Supplied records below:

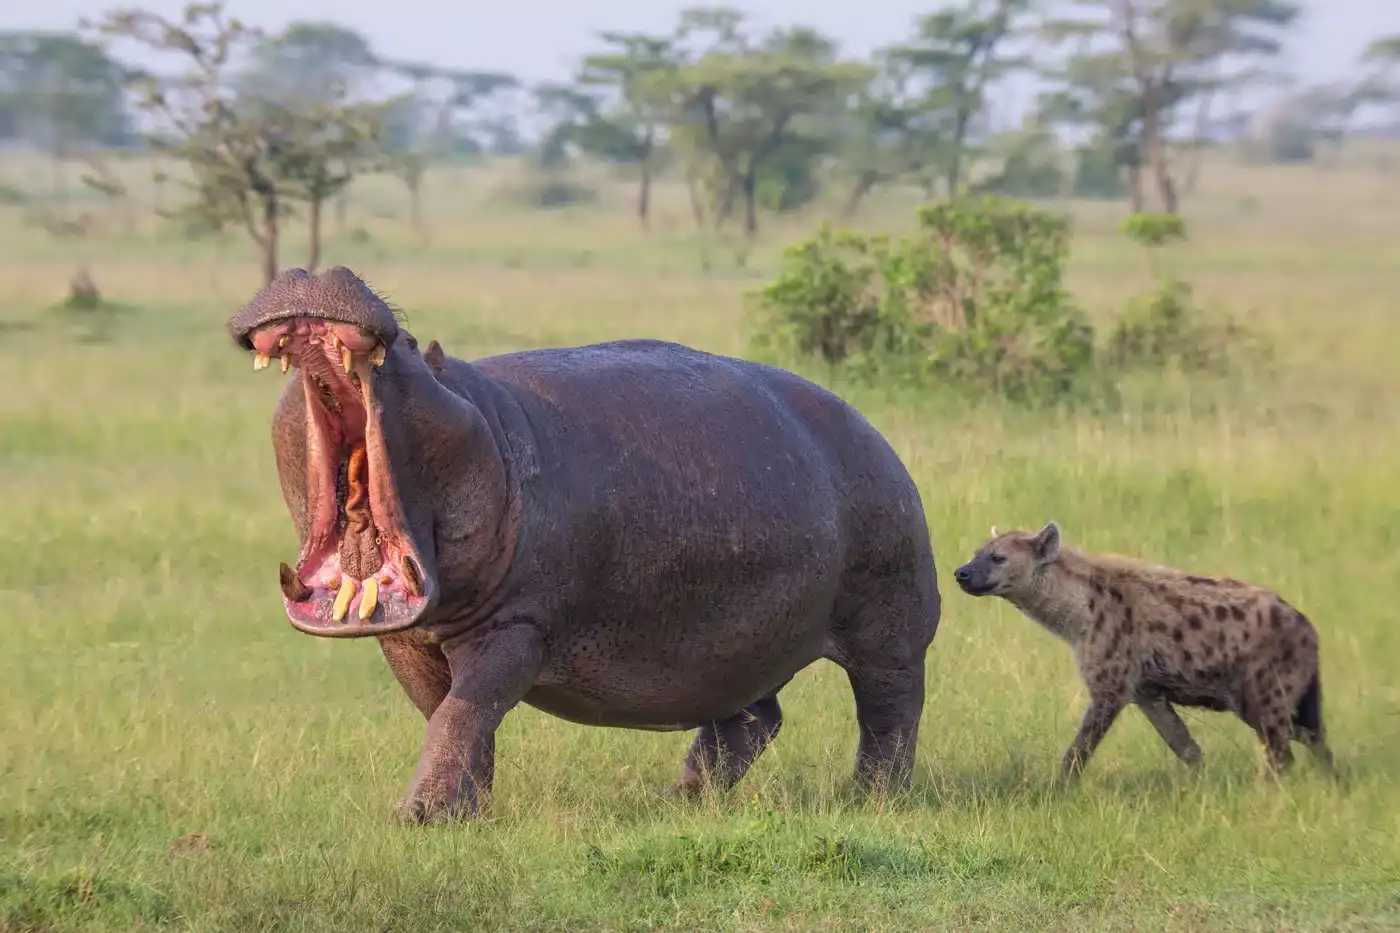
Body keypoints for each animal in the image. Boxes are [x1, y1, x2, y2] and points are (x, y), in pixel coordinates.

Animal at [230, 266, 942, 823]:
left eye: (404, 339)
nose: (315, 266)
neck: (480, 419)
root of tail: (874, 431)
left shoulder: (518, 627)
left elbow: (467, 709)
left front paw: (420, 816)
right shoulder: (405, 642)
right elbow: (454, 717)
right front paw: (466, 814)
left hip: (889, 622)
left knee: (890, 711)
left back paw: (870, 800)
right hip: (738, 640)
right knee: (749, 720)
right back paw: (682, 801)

End of Supplied records.

[What you have to do] Which lines of the data hold the string "left"? Return each of them.

[Task output]
left eye: (404, 339)
left shoulder: (518, 627)
left elbow: (467, 709)
left front paw: (420, 816)
left hip: (889, 622)
left knee: (890, 711)
left back paw: (870, 800)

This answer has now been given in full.